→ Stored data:

- Opening Delimiter -

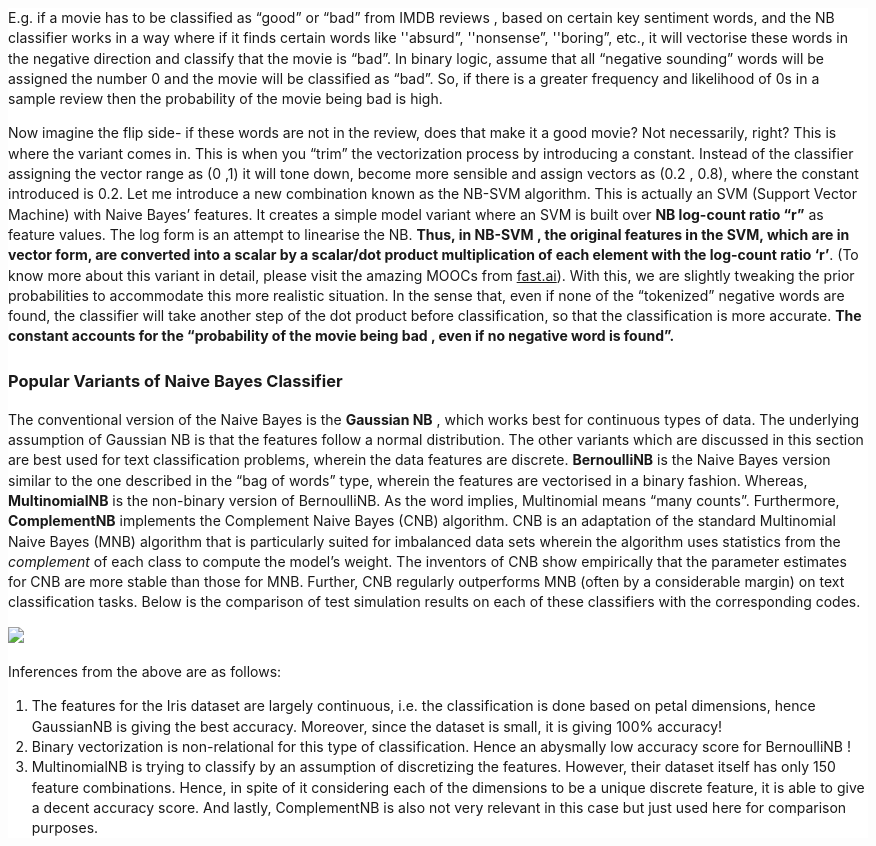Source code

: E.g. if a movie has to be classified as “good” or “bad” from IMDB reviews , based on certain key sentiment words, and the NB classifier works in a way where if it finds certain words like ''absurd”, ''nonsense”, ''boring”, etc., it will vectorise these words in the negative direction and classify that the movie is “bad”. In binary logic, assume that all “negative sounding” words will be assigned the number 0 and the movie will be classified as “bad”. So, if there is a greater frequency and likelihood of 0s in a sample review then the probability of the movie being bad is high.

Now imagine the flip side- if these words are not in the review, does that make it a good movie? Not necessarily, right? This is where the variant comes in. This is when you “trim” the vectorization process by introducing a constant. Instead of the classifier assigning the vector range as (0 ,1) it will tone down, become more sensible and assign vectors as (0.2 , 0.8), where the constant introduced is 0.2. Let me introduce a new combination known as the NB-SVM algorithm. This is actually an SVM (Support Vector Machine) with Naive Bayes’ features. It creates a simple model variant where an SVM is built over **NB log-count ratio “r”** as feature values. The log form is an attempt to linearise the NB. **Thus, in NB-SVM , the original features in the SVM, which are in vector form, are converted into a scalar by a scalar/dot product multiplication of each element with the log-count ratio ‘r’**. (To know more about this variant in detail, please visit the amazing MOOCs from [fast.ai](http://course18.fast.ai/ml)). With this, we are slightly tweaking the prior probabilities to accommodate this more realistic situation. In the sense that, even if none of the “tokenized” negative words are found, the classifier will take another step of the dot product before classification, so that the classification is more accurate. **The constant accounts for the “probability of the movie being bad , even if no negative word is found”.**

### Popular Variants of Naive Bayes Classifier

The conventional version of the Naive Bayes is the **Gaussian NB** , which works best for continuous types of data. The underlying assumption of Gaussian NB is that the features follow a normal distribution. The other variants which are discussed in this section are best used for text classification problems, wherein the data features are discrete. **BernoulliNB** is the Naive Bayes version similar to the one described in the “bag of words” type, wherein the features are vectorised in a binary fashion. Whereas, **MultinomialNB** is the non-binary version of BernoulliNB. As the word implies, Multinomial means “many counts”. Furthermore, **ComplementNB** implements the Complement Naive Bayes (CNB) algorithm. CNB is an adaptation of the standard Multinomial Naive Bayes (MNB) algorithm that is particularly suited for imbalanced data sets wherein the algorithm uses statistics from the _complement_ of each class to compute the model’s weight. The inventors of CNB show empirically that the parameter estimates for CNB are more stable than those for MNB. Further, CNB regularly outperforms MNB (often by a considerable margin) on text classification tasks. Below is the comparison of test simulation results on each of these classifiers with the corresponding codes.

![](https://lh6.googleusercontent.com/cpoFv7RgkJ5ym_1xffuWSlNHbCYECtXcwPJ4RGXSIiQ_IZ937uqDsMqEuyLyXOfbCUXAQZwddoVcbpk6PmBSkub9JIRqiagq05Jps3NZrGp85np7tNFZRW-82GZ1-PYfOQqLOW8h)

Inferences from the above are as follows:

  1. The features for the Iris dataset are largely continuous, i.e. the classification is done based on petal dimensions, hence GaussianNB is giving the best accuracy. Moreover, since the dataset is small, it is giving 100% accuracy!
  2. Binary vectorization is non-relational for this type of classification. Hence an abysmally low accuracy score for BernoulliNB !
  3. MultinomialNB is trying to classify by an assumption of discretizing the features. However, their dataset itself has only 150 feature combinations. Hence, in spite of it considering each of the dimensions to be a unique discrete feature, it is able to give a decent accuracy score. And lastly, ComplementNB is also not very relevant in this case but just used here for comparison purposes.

- Closing Delimiter -
- Opening Delimiter -

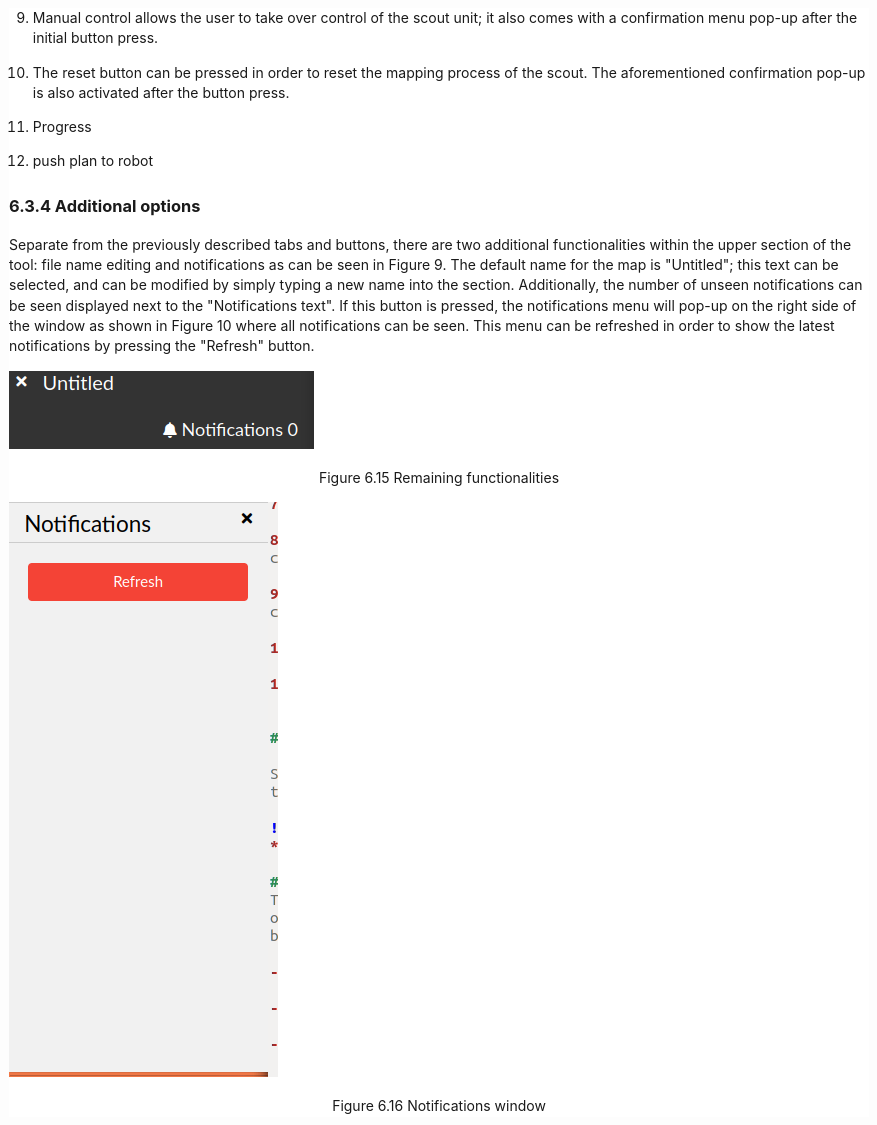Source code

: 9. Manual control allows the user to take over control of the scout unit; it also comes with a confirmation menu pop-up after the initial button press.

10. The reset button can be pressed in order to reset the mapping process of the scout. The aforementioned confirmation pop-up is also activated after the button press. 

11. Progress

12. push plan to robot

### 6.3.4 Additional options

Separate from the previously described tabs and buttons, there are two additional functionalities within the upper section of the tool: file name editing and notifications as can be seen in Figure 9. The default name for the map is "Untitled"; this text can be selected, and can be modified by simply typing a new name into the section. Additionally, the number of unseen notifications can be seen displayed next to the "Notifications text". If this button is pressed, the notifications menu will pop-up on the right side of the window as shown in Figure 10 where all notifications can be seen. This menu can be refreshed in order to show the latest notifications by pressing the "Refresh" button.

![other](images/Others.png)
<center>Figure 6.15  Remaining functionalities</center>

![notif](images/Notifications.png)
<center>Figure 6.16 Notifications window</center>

- Closing Delimiter -

→ YOUR ASSIGNMENT: What lines above contain the word "center"? Return each such line.

→ RESULT:
<center>Figure 6.15  Remaining functionalities</center>
<center>Figure 6.16 Notifications window</center>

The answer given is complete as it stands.